I hate to bring this up about a beloved elder statesman, but has Joe Biden gone insane?
Not only has he been thinking of running for president at an age close to 80, but he’s also going around giving lachrymose speeches, offering lavish apologies for opinions he once held that actually look pretty good in retrospect.
Take, for example, his stance against school busing in the years after the civil rights bills were passed. The noble intention of busing had been to let blacks attend school in better-funded predominantly white districts. But over time, this gave way to court-ordered migration, in which all students were bused out of their districts until some bureaucrat’s concept of “balance” was reached. It was when white children were bused in to bad schools in crime-ridden areas that their parents started moving en masse into neighboring suburbs. This in turn made cities implode as they lost their tax bases. It also caused a seething resentment of liberal politics that did not recede for some time.
If Biden opposed this, he was wise to have done so. He was also wise to support the Clinton crime bill. Recall that there was an era before Rudy Giuliani saved New York City — back when few people anywhere felt safe on their streets.
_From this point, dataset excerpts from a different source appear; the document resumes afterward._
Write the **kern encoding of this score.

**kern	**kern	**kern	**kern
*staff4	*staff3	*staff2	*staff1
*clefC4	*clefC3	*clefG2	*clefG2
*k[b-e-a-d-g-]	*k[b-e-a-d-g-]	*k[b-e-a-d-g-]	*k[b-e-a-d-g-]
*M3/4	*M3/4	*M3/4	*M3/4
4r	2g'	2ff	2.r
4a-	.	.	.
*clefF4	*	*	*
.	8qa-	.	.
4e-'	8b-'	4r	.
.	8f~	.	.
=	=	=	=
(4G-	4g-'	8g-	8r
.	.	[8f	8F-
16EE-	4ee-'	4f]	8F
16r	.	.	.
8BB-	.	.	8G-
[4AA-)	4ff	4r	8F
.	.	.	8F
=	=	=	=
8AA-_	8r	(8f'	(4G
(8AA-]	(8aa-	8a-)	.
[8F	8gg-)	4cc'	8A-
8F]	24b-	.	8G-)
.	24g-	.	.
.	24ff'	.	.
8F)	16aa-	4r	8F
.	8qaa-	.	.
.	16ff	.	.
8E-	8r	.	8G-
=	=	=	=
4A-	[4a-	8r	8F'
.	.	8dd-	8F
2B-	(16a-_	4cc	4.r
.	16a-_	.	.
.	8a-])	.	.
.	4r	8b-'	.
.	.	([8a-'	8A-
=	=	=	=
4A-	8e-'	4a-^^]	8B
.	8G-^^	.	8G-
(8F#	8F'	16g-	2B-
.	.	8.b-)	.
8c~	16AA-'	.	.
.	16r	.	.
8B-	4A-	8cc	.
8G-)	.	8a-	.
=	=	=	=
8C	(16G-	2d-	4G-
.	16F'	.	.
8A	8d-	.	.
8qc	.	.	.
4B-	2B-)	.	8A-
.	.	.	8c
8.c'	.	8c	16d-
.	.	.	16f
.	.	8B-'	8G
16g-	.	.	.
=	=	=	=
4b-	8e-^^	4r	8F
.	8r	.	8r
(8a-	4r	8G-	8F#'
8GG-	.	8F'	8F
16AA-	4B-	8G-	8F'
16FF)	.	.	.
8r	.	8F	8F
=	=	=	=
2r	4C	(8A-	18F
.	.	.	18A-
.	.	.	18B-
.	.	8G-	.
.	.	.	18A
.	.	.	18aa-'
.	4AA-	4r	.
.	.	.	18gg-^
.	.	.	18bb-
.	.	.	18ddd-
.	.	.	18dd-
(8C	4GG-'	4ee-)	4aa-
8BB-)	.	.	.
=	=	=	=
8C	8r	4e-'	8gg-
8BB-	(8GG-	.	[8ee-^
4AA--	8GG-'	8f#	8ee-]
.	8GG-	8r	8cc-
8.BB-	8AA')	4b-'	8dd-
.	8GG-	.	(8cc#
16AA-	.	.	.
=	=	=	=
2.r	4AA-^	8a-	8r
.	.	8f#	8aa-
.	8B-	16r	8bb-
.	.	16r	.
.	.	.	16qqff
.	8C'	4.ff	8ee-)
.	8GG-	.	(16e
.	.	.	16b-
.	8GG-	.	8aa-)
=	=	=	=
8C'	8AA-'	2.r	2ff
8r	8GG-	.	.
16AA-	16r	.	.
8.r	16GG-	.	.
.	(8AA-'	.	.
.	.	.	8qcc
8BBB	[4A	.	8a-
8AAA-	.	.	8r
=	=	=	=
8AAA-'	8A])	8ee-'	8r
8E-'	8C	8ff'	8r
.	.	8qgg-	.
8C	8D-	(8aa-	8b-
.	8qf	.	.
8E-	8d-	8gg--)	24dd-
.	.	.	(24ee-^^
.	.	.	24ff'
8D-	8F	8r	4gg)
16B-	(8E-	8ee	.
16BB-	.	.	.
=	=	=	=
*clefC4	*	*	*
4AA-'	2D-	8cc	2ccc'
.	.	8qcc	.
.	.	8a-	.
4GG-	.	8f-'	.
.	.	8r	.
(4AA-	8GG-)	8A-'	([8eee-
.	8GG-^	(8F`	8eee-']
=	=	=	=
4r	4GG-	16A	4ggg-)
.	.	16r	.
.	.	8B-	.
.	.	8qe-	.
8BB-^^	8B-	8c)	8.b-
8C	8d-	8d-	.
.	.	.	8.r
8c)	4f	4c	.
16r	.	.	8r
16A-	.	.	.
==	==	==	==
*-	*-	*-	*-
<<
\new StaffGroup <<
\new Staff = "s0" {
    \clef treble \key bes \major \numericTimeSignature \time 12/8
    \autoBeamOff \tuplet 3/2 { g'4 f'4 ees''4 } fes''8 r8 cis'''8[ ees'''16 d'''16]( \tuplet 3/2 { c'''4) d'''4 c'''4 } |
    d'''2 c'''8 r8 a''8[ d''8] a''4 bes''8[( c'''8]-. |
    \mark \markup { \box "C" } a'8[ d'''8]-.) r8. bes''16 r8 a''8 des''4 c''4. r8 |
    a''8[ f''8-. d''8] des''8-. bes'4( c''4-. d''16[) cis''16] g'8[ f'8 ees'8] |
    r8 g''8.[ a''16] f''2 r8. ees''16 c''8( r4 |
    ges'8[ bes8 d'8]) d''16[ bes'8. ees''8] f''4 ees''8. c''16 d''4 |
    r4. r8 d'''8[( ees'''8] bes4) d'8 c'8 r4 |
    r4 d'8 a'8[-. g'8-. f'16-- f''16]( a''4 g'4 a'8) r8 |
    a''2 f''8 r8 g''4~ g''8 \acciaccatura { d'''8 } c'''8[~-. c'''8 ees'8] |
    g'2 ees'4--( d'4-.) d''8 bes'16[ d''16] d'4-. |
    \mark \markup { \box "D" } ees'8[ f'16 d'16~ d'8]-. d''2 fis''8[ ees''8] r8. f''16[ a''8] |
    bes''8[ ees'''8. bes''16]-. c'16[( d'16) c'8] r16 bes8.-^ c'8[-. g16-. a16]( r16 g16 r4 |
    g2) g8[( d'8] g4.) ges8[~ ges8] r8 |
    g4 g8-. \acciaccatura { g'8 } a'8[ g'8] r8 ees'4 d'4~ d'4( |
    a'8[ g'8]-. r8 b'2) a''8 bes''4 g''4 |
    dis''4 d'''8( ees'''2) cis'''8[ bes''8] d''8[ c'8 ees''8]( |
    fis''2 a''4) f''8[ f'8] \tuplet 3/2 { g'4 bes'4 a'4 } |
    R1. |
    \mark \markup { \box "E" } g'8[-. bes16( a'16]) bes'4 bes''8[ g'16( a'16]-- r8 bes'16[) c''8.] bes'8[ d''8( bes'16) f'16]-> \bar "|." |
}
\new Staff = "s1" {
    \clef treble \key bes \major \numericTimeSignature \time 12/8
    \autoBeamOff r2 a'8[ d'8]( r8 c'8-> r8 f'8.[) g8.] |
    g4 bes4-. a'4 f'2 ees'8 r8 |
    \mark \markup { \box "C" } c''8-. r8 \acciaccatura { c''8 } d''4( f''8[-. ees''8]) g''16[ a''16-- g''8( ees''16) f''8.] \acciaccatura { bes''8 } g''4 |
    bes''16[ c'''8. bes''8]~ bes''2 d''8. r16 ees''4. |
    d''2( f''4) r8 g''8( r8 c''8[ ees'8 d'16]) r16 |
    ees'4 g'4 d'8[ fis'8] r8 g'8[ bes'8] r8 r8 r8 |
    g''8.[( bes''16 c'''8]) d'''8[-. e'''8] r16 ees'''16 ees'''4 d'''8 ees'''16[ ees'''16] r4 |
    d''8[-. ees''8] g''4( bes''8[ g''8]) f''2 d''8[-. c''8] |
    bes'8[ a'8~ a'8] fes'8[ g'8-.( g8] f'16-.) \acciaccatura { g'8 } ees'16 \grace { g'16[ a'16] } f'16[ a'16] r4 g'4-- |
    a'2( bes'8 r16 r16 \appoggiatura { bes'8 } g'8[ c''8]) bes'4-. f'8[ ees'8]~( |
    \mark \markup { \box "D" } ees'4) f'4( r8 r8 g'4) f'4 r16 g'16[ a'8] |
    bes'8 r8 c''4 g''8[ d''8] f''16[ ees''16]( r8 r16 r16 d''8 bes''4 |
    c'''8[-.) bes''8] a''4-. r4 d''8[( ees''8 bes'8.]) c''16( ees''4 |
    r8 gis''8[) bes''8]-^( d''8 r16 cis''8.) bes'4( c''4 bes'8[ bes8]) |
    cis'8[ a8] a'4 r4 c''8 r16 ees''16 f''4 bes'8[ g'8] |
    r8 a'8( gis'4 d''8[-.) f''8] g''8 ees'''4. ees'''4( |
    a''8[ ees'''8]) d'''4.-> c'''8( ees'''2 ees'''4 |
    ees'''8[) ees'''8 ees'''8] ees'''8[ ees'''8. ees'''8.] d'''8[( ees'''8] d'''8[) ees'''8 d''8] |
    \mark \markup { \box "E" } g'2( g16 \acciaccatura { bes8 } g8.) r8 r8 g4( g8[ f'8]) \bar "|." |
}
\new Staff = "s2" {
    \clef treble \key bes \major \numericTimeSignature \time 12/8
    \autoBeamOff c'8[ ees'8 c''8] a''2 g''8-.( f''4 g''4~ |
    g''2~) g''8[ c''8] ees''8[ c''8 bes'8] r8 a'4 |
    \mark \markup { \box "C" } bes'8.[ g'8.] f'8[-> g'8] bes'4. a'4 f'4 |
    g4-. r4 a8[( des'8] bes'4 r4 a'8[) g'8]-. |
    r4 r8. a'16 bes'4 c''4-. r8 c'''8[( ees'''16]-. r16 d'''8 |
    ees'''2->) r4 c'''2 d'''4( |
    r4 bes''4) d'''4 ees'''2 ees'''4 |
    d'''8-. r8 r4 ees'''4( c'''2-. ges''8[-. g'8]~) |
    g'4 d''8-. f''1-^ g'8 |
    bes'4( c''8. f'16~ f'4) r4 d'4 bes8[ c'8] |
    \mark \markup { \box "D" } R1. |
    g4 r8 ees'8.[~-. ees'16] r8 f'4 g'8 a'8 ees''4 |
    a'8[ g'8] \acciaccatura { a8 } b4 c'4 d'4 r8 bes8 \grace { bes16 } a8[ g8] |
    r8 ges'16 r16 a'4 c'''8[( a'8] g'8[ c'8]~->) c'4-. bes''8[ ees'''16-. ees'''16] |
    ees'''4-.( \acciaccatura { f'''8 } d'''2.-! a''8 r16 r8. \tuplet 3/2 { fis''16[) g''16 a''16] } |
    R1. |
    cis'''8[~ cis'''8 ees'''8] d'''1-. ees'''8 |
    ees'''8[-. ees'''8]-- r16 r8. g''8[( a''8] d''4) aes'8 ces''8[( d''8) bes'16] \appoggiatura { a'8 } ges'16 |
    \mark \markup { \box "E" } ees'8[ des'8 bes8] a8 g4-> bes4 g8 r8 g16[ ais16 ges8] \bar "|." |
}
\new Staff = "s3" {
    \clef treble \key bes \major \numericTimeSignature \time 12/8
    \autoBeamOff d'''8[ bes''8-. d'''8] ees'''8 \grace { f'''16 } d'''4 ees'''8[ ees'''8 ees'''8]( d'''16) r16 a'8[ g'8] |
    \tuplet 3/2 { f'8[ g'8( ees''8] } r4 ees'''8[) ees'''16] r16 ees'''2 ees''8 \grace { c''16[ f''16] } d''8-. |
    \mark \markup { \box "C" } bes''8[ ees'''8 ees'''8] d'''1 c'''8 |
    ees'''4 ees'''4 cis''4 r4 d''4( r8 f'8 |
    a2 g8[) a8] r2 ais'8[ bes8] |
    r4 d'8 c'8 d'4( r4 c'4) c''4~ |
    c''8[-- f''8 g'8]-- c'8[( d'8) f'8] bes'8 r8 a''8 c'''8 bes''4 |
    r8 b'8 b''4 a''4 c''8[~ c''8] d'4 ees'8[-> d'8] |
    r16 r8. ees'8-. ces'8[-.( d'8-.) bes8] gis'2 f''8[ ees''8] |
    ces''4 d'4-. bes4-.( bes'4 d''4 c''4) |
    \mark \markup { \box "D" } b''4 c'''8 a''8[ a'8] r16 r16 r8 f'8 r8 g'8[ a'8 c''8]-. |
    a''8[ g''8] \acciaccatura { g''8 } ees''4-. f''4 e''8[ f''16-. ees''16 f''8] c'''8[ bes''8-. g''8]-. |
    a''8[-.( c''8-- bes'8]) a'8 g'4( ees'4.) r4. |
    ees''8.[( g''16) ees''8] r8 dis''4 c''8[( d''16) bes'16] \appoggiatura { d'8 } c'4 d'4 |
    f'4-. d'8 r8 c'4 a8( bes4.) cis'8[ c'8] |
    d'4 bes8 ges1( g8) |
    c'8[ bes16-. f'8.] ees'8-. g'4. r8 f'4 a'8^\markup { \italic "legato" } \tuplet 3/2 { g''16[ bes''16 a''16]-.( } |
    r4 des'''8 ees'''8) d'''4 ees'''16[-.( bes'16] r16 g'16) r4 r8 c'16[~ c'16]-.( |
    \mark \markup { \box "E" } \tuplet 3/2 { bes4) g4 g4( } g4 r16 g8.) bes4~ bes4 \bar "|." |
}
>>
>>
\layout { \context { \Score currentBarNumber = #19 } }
Biden also assailed what he described as the “white man’s culture” of the Courts and the Congress, lamenting that he, as chairman of the Senate Judiciary Committee in October 1991, had not done enough to help Anita Hill in her epic battle against Judge Clarence Thomas. He added that in the 30 years or so after that dramatic debacle, “nothing had changed.” He must have forgotten that one of the reasons the Republicans fought so hard to get Thomas on the court was that he would have been (and did become) the first black Republican ever to sit on the court, and only the second black ever to sit on it, following the civil rights lawyer and legend Thurgood Marshall.
Instead of trying to uphold the Court’s “white man’s culture,” the Republicans had tried to dilute it. But then, in the eyes of the liberals, no conservative black male or female is ever quite black enough.
It is also untrue that “nothing has changed” for women or blacks in the 30 years since the hearing. Blacks and women now hold places of power and privilege at all levels of government — in the courts, in the House and the Senate, and in the White House. Biden, in spite of his advanced age, might remember that in 2008, we elected our first black president. And this time around, the white males running for president appear to be in the minority, at least at the moment. That certainly represents a change.
As for the Supreme Court, if Biden lamented he hadn’t fought more for Hill, he must have really loved the hearings surrounding the Supreme Court nomination of Justice Brett Kavanaugh last year. No one will ever protest that the Democrats did not try hard enough. Mobs stormed the Capitol, occupying offices, and sitting on floors. Constant outbursts disrupted the hearings. Thousands of death and rape threats were sent to the office of Sen. Susan Collins, R-Maine, who was correctly seen as the critical vote that would swing the whole matter.
When word came that Kavanaugh had been confirmed, protesters screamed, hurled themselves at the walls of the building, and attempted to break down the doors.
If this is Biden’s conception of how to “fight harder,” we can only thank Heaven that Obama served out both of his terms.